Osteitis Pubis was a common diagnosis during the early 2000’s within the AFL injury lists and the trend was certainly reflected in local level football.
Groin pain characterised by an insidious onset of vague tightness that progressed to debilitating pain in the upper groin of football players was common in all levels of football. The condition reduced explosive speed, agility and kicking penetration from promising younger players usually between 16-24 years of age. There appeared to be a correlation between the increase of intensity required by the step up to senior football and the less mature body. The diagnosis of “OP” is vaery rare on an injury list from an AFL club in 2013, so where did “OP” go?
Sports Medicine and Physiotherapy intervention continue to learn, research and improve their understanding of the human body and the various injuries we assess and treat. OP treatment was often reactionary when a player finally presented for an assessment of groin pain that they had finally recognised was reducing their effectiveness to play football at their level of competition. Common treatment recommendations were 6-12 weeks rest from running, “core” exercises, massage of the adductor and gluteal muscles, a graded return to straight line running then eventually training and playing. Unfortunately success rates were only about 50:50 in regards to full resolution and no recurrence. Players bounced between practitioners and other disciplines like Chiropractic, Osteopathy, Bowen, Acupuncture and a renowned self trained trigger point therapist in Donald. Unfortunately success rates were similar to mainstream management.
Further investigations of the driving pathology and enhanced diagnosis of the differences between players who didn’t have groin pain and those that developed groin pain has demonstrated some clear objective differences. Players often have poor control of their hip joint with reduced adductor strength, external rotation strength and gluteal strength. They have overactive hip flexors, abdominal power muscles like the “6 pack” and painful, overloaded weak adductors. At times this is a developmental weakness of the younger player now diagnosed as “Pelvic Overload”.

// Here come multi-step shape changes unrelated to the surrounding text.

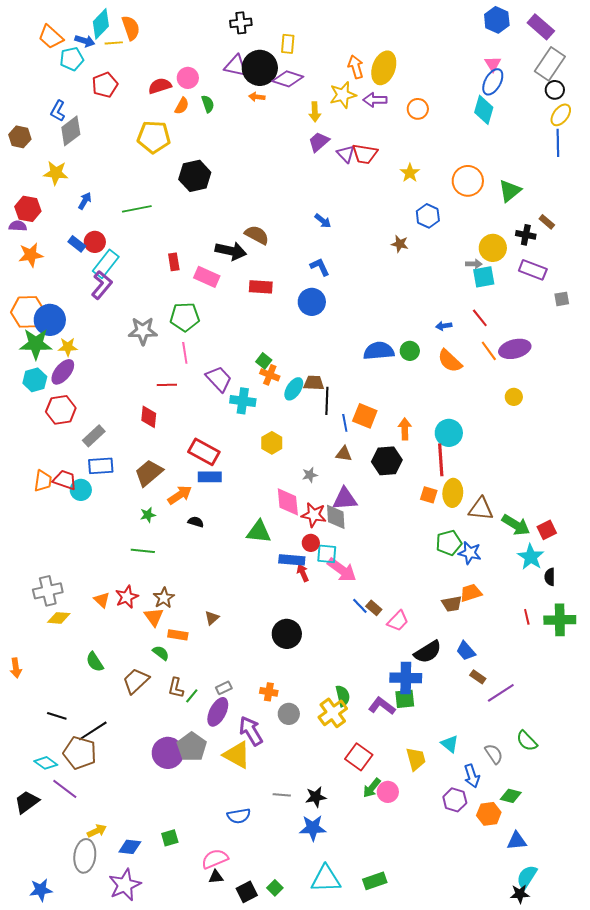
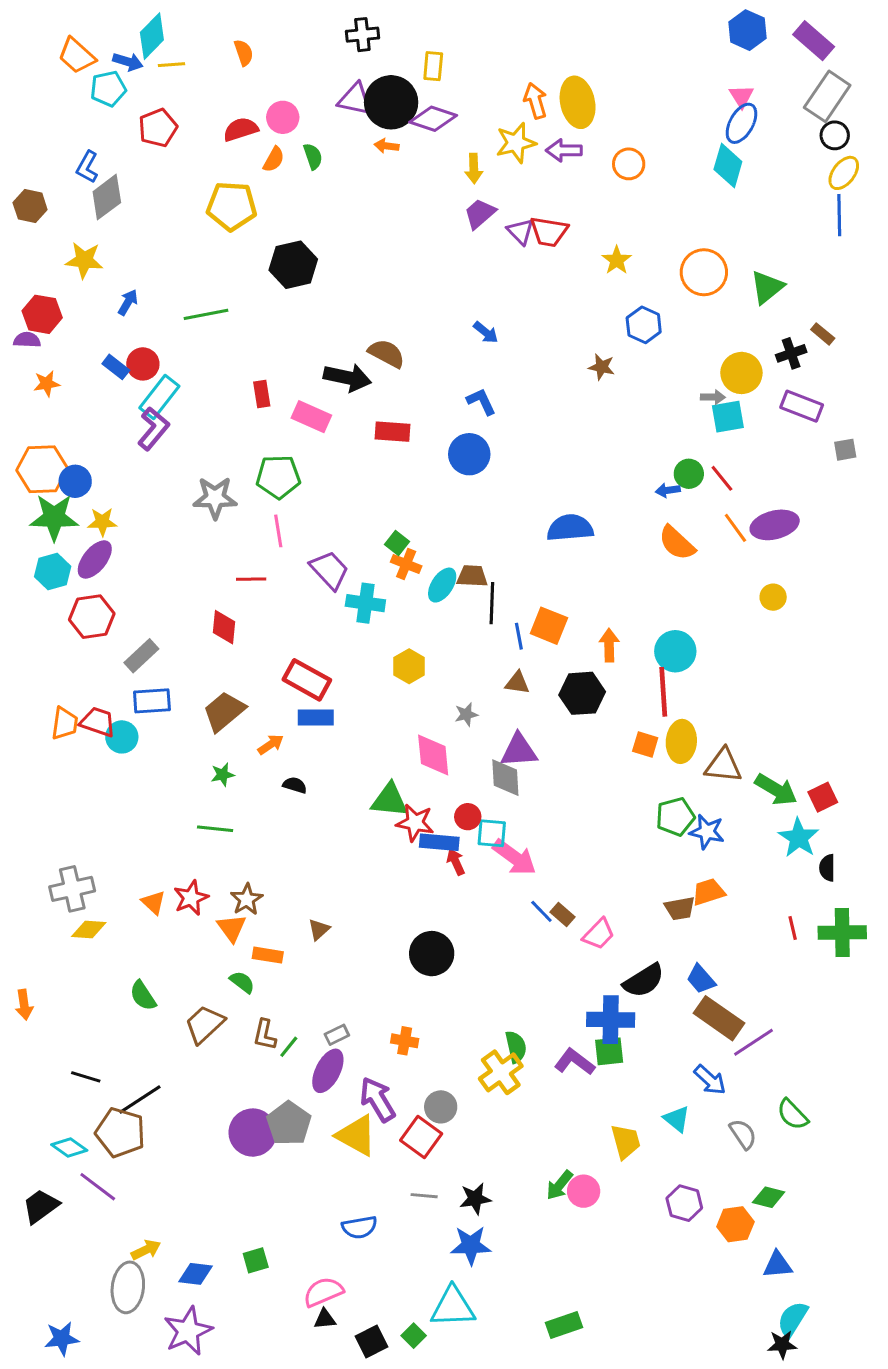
orange semicircle: (131, 28) -> (244, 53), moved, size x0.7
yellow ellipse: (384, 68) -> (578, 102), turned -32
black cross: (526, 235) -> (791, 353), turned -30
orange star: (31, 255) -> (47, 384), size x0.7
blue circle: (50, 320) -> (75, 481), size x0.7
green circle: (410, 351) -> (689, 474), moved
orange arrow: (180, 495) -> (271, 744), size x0.7
red star: (314, 515) -> (415, 823), moved
brown rectangle: (478, 677) -> (719, 1018), size x2.0
gray circle: (289, 714) -> (441, 1107), moved
red square: (359, 757) -> (421, 1137), moved
blue arrow: (472, 776) -> (710, 1080), moved, turned -30
cyan triangle: (326, 879) -> (453, 1307), moved

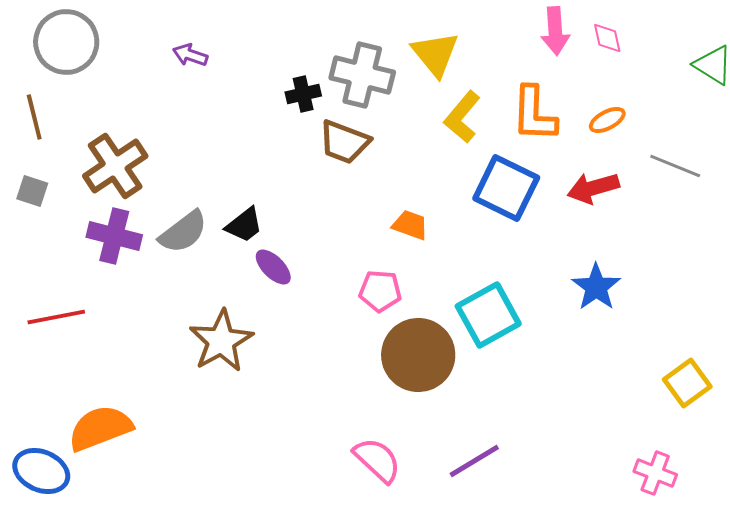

Successful treatment relies upon player’s compliance with a program of muscle release and strengthening throughout the season along with relative rest, not absolute rest from running. Reliable clinical tests rather than player’s reports of amount of pain guide physiotherapists and clients through times when they can progress and play versus times they need to reduce load of running and playing. Waiting for players to report pain often leads to failed rehabilitation similar to previous “OP” management.
An interesting study completed by a prominent Geelong Sports Physician in England in the late 2000’s showed that 50% of clients presenting with groin pain to his clinic had hip joint pathology as their primary cause of their groin pain. This is certainly now reflected in the groin pain clients presenting to Corio Bay Health Group Clinics and also the Geelong Falcons players that I manage in the TAC Cup. Hip joint pathology often relates to a compromised shape of the upper thigh bone very close to the hip joint called a CAM lesion. This thickening of the upper thigh bone impinges on the hip joint creating Femoro-Acetabular Impingement (“FAI”). Reduced control of the hip joint in these younger athletes combined with the speed and agility requirements of football these days can cause serious damage to the softer parts of the hip joint like the labrum, ligamentum teres and the articular cartilage. Management can require arthroscopic surgical treatment similar to what is now well known and somewhat common place at the knee joint. Some players can certainly be managed conservatively with strengthening exercises, controlled training and massage release of appropriate muscles. However this relies upon early diagnosis and not playing through pain, even mild pain, for prolonged periods of time.
So, where did “OP” go? Early diagnosis of conditions that lead on to debilitating “OP” are now diagnosed and treated effectively to significantly reduce the number of players ending up with “OP”.
Justin Edwards is a Senior Physiotherapist at our Geelong and Norlane clinics.